The USNS Matthew Perry is 210 meters long, 32.3 meters wide, and has a weight of 35,300 tons. At the US-India 2+2 Ministerial Dialogue in April 2022 in Washington, DC, US Secretary of Defense Lloyd Austin and Secretary of State Antony Blinken said they wanted to use the ship repair facilities in India.
The US Consul General in Chennai, Judith Ravin, said that the US is proud to be an Indo-Pacific nation, that the US has vital interests in the region, and that India is an important partner for the US in the Indo-Pacific.
“I am sure that the USNS Matthew Perry’s maintenance and repair work in India will strengthen our relationship.
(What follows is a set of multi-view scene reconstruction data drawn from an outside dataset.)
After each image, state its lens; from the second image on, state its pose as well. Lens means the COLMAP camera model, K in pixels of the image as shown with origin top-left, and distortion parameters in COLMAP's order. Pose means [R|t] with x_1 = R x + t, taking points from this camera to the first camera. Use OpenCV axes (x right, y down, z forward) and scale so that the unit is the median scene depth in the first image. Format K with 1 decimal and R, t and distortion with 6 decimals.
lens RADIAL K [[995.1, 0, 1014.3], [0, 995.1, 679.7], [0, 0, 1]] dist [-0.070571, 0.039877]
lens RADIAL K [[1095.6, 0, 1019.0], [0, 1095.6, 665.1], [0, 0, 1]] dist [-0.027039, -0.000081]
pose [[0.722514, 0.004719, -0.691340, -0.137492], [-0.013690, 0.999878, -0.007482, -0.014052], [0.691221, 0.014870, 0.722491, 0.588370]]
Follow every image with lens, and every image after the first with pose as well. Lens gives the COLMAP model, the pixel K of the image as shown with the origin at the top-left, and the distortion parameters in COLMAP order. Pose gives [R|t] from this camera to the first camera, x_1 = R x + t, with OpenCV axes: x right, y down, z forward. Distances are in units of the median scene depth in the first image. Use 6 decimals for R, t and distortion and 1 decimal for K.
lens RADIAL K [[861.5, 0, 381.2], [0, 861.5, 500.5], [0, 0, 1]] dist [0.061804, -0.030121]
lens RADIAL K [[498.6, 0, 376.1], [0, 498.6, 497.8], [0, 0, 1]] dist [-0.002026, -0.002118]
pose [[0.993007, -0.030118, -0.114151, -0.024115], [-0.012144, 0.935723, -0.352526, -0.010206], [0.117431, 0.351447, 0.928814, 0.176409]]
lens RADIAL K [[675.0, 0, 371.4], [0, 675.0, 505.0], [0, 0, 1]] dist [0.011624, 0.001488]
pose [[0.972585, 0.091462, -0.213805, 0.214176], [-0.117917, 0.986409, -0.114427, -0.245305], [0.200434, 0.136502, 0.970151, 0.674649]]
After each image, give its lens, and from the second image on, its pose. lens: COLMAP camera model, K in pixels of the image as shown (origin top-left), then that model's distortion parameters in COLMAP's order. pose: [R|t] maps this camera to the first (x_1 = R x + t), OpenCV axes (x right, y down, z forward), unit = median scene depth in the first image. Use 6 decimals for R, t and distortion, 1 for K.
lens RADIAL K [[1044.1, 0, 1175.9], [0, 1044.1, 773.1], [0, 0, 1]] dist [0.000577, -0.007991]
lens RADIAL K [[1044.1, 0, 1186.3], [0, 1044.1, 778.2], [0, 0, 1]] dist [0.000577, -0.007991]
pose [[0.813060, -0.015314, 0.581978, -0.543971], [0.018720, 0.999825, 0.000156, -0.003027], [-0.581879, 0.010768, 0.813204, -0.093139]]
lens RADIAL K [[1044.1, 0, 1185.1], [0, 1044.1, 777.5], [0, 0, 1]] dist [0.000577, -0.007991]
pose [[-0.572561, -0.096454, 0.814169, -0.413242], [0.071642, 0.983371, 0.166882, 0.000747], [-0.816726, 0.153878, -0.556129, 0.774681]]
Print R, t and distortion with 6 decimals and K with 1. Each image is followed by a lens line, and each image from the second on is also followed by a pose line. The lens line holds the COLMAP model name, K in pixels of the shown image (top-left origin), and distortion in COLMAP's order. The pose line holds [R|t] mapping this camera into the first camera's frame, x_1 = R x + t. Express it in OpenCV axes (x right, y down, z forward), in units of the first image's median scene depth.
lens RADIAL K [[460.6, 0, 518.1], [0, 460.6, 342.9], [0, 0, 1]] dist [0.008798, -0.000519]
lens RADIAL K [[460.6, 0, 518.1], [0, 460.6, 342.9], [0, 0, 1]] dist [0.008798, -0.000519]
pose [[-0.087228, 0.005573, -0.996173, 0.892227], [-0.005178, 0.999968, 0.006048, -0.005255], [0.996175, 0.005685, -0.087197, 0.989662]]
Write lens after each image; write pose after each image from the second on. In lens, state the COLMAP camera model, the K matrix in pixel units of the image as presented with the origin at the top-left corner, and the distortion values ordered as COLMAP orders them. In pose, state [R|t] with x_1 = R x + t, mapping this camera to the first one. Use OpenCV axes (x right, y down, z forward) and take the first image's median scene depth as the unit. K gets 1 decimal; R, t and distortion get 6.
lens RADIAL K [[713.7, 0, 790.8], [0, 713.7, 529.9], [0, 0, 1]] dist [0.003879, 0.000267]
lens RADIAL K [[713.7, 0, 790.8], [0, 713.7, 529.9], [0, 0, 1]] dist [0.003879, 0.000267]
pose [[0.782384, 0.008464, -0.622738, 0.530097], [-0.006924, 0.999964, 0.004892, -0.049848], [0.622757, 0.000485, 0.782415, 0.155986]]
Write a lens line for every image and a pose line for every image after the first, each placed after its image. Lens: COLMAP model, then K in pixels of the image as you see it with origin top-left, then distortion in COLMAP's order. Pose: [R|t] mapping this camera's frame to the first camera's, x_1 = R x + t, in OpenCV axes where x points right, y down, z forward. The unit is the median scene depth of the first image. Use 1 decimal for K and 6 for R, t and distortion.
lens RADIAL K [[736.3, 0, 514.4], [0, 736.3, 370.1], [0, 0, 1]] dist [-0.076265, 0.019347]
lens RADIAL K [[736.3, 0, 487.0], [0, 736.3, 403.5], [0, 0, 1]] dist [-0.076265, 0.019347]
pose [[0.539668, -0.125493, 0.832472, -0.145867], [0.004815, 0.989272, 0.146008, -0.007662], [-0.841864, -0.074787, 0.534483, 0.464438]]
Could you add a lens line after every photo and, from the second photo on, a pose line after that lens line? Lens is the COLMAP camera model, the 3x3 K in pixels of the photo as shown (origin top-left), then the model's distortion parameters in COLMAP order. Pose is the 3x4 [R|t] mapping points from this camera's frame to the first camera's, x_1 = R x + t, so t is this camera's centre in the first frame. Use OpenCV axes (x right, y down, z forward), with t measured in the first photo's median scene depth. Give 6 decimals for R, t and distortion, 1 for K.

Our shipping industries contribute to a free and open Indo-Pacific by working together to repair military ships in a way that is effective, efficient, and cost-effective,” he said.
In August 2022, the USNS Charles Drew was the first American ship to get maintenance and repairs in India. The Charles Drew and Matthew Perry are dry cargo ships in the Lewis and Clark class. They are part of the United States Military Sealift Command.
Indian defense and aerospace company Hindustan Aeronautics Limited (HAL), which is run by the government, said in February 2023 that it will soon be maintaining and fixing the engines of MQ-9B drones made in the United States.
The Indian Navy is currently using General Atomics MQ-9B High-Altitude Long Endurance (HALE) drones for Maritime Surveillance. While the Indian Navy rents drones from General Atomics, there are plans to buy 30 MQ-9B drones, 10 for the Indian Army, 10 for the Indian Navy, and 10 for the Indian Air Force.
Maintenance, repair, and overhaul (MRO) of these drone engines at the HAL engine division in Bengaluru is important now that India is talking about buying them for strategic purposes.
“HAL has been making TPE 331-5 engines and giving them MRO support for the past 40 years. We are also setting up places to make TPE 331-12B engines for the HTT-40 project (Hindustan Turbo trainer).
C.B. Ananthakrishnan, Chairman and Managing Director of HAL, said, “The engine used on the MQ-9B Remotely piloted aircraft system (RPAS) is from the same family of engines, but it has been upgraded to work with RPAS technology.”